*** Text

Rise of the contingent worker
Self-employment continues to increase as a viable option, as full-time employment opportunities decrease. Along with this trend, the benefit safety nets that full time employment provides are also vanishing.
More than 53 million Americans are now doing freelance work. This number is expected to rise to 65 million by 2020 according to CNBC. The United States Department of Labor expresses the concern for understanding evolving trends in the structure of work (as being) crucial. This trend points to the rise of “disposable” or unstable jobs. Up to 33 percent of labor force experiences gaps in employment. Additionally, benefits like having a work-provided retirement plan and other safety net features is two-thirds less likely for contingency workers Richard Greeenwald of Brooklyn College says, “That he is hard–pressed to see a sector of the economy where outsourcing isn’t having a huge impact.” PBS reports that outsourcing is not a temporary thing or an in-between stage…it is the new normal.
What are contingent workers? They are workers who do not have standard work arrangements, like permanent jobs with a traditional employer-employee relationship. They are both temporary and may involve a contract for a specific task. Generally, no worker protection laws apply. Some of the other drawback of this work arrangement includes instability, high turnover and making less money. Contingent workers earn 27.5 percent less per week and 47.9 percent less per year than standard workers (GAO 2015).

******
*** Records provided

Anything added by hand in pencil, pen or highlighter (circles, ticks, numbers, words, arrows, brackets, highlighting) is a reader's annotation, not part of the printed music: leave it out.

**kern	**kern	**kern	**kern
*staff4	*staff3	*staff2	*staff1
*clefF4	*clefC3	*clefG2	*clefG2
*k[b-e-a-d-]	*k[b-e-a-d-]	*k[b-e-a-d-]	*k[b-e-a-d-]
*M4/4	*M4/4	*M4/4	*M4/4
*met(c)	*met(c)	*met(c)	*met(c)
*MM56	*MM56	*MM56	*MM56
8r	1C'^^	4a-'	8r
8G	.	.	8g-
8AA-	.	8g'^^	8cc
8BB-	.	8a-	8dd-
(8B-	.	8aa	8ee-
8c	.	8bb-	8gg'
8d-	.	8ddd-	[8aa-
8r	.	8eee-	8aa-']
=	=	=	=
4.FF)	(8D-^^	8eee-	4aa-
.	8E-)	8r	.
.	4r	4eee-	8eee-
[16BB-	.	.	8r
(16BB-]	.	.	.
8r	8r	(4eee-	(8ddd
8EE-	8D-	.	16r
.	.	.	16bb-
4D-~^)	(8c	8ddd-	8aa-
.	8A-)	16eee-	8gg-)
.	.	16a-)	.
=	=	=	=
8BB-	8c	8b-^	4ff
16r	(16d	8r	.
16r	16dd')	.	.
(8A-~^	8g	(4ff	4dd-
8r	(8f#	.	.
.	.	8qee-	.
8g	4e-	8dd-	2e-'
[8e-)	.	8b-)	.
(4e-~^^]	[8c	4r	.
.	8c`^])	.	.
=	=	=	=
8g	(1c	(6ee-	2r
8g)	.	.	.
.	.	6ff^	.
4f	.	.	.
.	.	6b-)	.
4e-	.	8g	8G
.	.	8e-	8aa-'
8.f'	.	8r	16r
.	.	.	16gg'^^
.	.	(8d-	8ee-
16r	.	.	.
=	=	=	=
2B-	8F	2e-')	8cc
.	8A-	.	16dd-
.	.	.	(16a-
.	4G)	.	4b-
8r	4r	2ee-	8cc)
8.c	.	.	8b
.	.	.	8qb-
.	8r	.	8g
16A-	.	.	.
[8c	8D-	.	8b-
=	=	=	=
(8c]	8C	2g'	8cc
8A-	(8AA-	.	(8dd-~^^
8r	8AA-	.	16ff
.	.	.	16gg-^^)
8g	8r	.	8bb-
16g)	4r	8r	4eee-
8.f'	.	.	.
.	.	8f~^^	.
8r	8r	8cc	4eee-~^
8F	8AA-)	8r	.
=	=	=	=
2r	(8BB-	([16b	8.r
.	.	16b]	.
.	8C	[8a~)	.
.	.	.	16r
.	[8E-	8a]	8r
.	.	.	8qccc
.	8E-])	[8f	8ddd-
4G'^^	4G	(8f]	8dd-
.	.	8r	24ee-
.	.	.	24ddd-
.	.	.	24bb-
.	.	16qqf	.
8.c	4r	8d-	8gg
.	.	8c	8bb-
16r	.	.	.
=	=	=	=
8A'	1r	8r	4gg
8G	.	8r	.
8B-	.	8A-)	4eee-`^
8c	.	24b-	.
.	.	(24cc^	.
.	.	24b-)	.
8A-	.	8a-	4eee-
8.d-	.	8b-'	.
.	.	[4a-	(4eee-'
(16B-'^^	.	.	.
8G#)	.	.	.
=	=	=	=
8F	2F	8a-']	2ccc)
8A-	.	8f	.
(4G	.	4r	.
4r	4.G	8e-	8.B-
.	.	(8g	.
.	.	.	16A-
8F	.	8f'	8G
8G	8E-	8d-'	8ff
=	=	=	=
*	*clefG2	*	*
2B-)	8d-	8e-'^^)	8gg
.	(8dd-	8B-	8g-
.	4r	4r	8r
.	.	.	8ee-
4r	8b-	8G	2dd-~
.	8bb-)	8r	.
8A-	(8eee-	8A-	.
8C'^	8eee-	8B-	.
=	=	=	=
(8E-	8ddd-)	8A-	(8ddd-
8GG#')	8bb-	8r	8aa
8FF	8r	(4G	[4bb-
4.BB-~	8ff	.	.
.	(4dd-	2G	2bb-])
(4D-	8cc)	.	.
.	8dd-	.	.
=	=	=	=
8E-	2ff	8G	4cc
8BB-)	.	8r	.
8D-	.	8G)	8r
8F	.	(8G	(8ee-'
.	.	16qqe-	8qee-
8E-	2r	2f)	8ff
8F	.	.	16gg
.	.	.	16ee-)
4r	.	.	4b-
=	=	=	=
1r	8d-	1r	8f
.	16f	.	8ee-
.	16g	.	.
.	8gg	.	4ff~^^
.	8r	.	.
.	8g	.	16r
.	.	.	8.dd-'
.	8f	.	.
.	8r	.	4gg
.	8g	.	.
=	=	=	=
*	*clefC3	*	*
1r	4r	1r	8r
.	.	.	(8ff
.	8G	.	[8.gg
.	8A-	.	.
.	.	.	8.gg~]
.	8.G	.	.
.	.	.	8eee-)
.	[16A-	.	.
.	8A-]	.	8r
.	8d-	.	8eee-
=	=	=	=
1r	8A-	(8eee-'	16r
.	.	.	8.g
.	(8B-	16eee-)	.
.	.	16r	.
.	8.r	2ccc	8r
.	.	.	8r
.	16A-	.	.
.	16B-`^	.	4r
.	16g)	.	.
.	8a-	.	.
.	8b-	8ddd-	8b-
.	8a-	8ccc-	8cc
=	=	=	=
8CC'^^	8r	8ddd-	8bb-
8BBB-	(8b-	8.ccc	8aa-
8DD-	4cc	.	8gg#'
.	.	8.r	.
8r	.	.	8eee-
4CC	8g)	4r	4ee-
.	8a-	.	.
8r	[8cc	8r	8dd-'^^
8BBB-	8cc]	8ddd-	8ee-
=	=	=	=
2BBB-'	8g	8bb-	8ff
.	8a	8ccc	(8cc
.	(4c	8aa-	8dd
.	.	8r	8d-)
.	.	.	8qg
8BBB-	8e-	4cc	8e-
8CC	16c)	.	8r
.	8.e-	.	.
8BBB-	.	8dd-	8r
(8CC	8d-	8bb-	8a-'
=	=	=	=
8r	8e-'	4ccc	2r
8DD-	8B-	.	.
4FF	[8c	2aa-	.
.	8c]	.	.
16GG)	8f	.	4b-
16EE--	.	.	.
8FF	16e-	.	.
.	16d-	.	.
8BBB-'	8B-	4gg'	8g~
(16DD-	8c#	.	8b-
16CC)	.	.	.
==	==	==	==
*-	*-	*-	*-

******

### Task set
A. In the text on contingent workers, how many Americans does CNBC expect to be doing freelance work by 2020?
B. Rewrite the paragraph of the text on contingent workers that begins "What are contingent workers?" as a short bulleted list that keeps its main facts.
C. Continue the text on contingent workers from where it ends.
The material above has no role in this work.

### Outputs for the tasks
A. 65 million.

B.
- Contingent workers lack standard work arrangements, such as a permanent job with a traditional employer-employee relationship.
- Their work is temporary and may involve a contract for a specific task.
- Worker protection laws generally do not apply to them.
- Drawbacks include instability, high turnover, and lower pay.
- They earn 27.5 percent less per week and 47.9 percent less per year than standard workers (GAO 2015).

C.
Large companies now find outsourcing cost effective and useful. Companies like IBM and even NASA now outsource work. The United States Government Accounting Office (GAO) reports that it is an important concept to understand in the dynamics of the labor market. The GAO acknowledges that “questions remain as to whether contingent employment and alternative work arrangements are growing or evolving, about the impact of the recent recession and recovery on this segment of the labor force, and about the longer term implication of contingent employment arrangements for workers, employers, income equality, and economic growth. Information about contingent employment will help to determine whether the existing framework of labor market protects, predicated on traditional employer-employee relationships, and whether it will continue to be appropriate and adequate in the future”.
Joining the ranks of contingent workers by utilizing self-employment is no easy task. Michigan State University Extension educators working with the MSU Product Center counselors can assist in guiding new businesses establish and maintain sound practices.